Escribo esta reseña porque he terminado de leer la novela, en contra de mi costumbre de dejar a medias prácticamente todo aquello que no me convence. En realidad, me alegro de haberla terminado, porque el final mejora el conjunto. De hecho, he de confesar que hay un motivo que me obligó a terminarla, y no es solamente mi profundo e incondicional amor a Lem, sino que en estos días estoy recopilando una serie de novelas que traten, de algún modo, el ámbito de la enfermedad, la relación médico-paciente y temas similares. Los necesito para incluirlos como parte de una pequeña ponencia que haré en un congreso de Nefrología. Mi intención es que la literatura cultive en los médicos un sentimiento de empatía. El hospital de las transfiguración, en relación con esto, puede mostrar una idea impactante y devastadora de cómo los médicos pueden llegar a ver solamente enfermedades, olvidándose de la humanidad de los pacientes, obsesionándose con la cura del problema concreto sin valorar el conjunto de la persona. Los pacientes aparecen aquí como cosas y eso llega a convertir a algunos médicos en seres crueles y despiadados. Solamente un paciente, un poeta y filósofo, embauca a uno de los médicos con sus ideas, gracias a su carácter y a su nivel intelectual es capaz de mostrarse ante él como una persona y no como un objeto. La novela se sitúa a comienzos de la ocupación nazi, por lo que, al final de la novela, los nazis, por fin, llegan al sanatorio. Los médicos se ven obligados a reaccionar ante el peligro de que los nazis maten a todos sus enfermos y, de repente, empiezan a pensar en ellos como personas. Sus enfermedades psiquiátricas pasan a un segundo plano, porque la misión de los médicos ya no es curar, sino salvar. La reacción de los médicos es sorprendente, por el salto categorial que se produce y por el cambio de actitud ante una escala de valores distinta.

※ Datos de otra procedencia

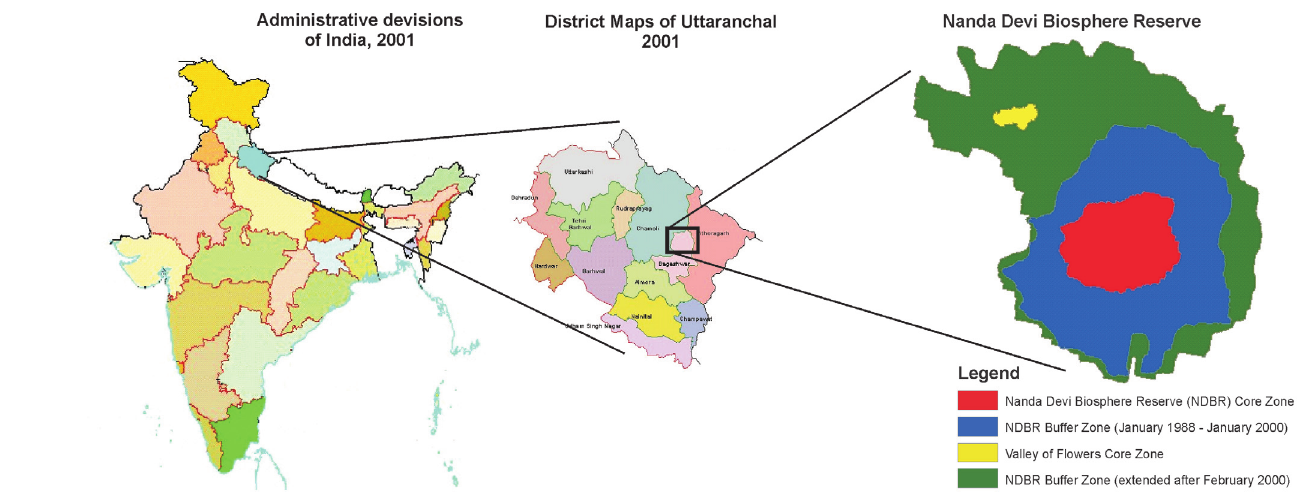
Figure 1: Location of the study area in the Indian Himalayan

Las enfermedades, de repente, se transfiguran en seres humanos.
Ahora que lo pienso, este último párrafo podría ser, en cierto modo, un espoiler. Por eso nunca me siento cómodo hablando del argumento de las novelas. O no, no lo es. Es evidente, desde el principio, que los nazis van a llegar y que va a pasar algo.

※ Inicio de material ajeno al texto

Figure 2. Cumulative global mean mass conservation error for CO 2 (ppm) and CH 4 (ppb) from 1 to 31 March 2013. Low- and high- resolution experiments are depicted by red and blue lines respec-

Imagino que mis lecturas sucesivas tratarán estos temas hasta el día de la ponencia. Si tuviera todo el tiempo del mundo frente a ellos, les enchufaría mi blog en el power point, porque lo voy a usar en las próximas incursiones para pensar sobre la enfermedad. Si ustedes, hipotéticos lectores, tienen sugerencias de lectura al respecto, no duden en hacérmelas llegar, por favor. Yo me esforzaré en preparar una intervención bonita y en ir lo suficientemente arreglado y aseado como para que mi madre se sienta orgullosa.